* **Set task**
Rewrite the word-problem post from "How high above" to "travel on path B.", putting "symbols" wherever "letters" appears.

* **Document**
Word Problems – 2

I am writing posts of word problems to give students practice and underlying methods to solve these. My first post in this series provides some techniques to use to help you get to an answer. The most important thing is to not panic. Here is an example of a problem that could cause you to panic, but as you will see, calm logical thinking will get you to the answer.

A suspension bridge has been constructed over a river. The suspension cable is parabolic in nature. The distance between the two towers holding the cable is 180 metres and the minimum height of the cable above the road is 15 metres. At a point 40 metres from the vertex of the cable the height above the road is 30 metres.
How high above the road are the cables attached up the tower?

First, let me repeat from my last post, the things you should do to get started:

  1. Read through the entire problem.
  2. Draw a picture(s) if the problem lends itself to this, and label things with known values and use letters to label other things that you feel are useful to know.
  3. Read through the problem again and as you read, write equations that express mathematically what the words are saying. Use letters for unknown things. I find it helps to use letters that easily refer to the unknown thing. For example, use “C” to be an unknown price of a child’s ticket and “A” for the adult ticket. You can also use subscripts to differentiate unknowns. For example, use “tA” for the time to travel on path A and “tB” for the time to travel on path B.
  4. Identify the thing(s) that the problem is asking for, and look over the pictures and equations you have, to come up with a way to solve for the requested unknown(s).

Hopefully, you have already done the first step. Now let’s do step 2:

This picture has all the information provided in the problem.

Looking at step 3, I do not see any equations we can write, but there is a clue in the problem. The shape of the suspension cable is a parabola and this is the shape of a quadratic equation. But before we can write down equations, we need a coordinate system.

Welcome to your first engineering lesson! When engineers are presented with a problem, they frequently must come up with a coordinate system. But they are free to place the system anywhere they want to. You can choose one that makes the equations difficult or choose one that makes the equations as simple as possible. So where do we choose ours? There is no right answer but some answers are better than others.

Here are some possibilities:

I think we can agree that the random coordinate system 1 would be a poor choice. But 2, 3, and 4 look good because the unknown value would just be the y coordinate over an appropriate value of x. Any of these three systems can be used to solve the problem, but if you review the turning point form of a quadratic equation, you should see that system 3 would generate the simplest equation of the parabola.

I will now redraw the figure using coordinate system 3 and interpreting the distances given in the problem as coordinates:

Figure 1

You may notice the two points (-40,30) and (40, 30). As a parabola is symmetric, the statement “At a point 40 metres from the vertex of the cable the height above the road is 30 metres” actually defines two points.

* **Dataset extract**
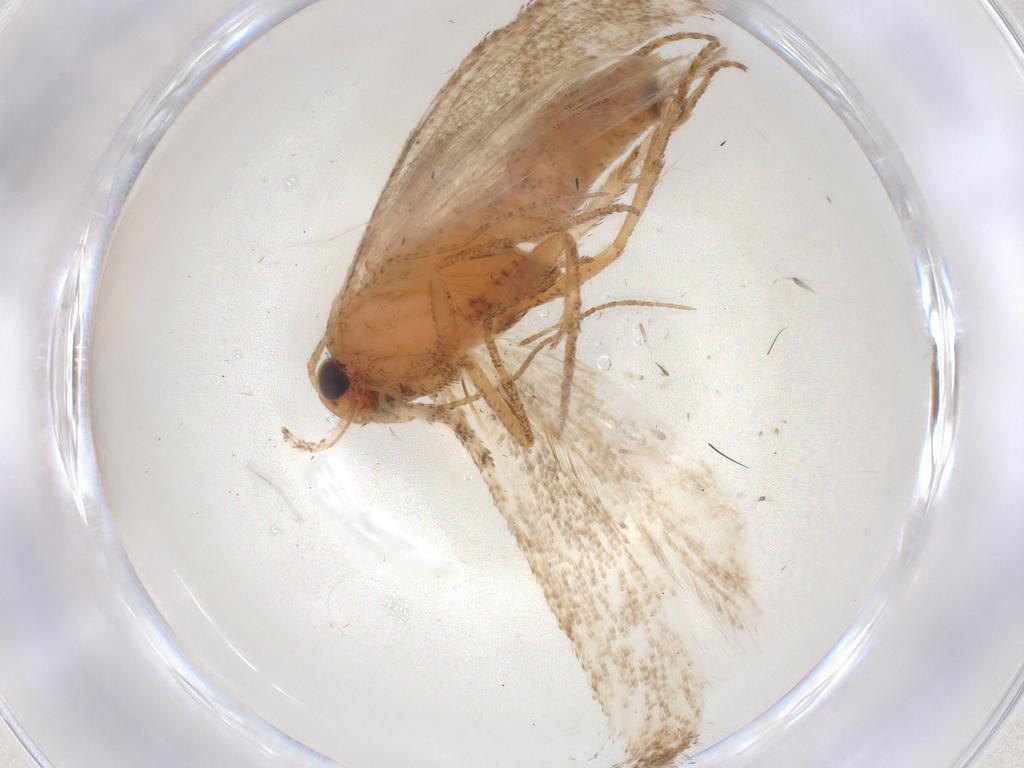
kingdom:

* **Solution**
How high above the road are the cables attached up the tower?

First, let me repeat from my last post, the things you should do to get started:

  1. Read through the entire problem.
  2. Draw a picture(s) if the problem lends itself to this, and label things with known values and use symbols to label other things that you feel are useful to know.
  3. Read through the problem again and as you read, write equations that express mathematically what the words are saying. Use symbols for unknown things. I find it helps to use symbols that easily refer to the unknown thing. For example, use “C” to be an unknown price of a child’s ticket and “A” for the adult ticket. You can also use subscripts to differentiate unknowns. For example, use “tA” for the time to travel on path A and “tB” for the time to travel on path B.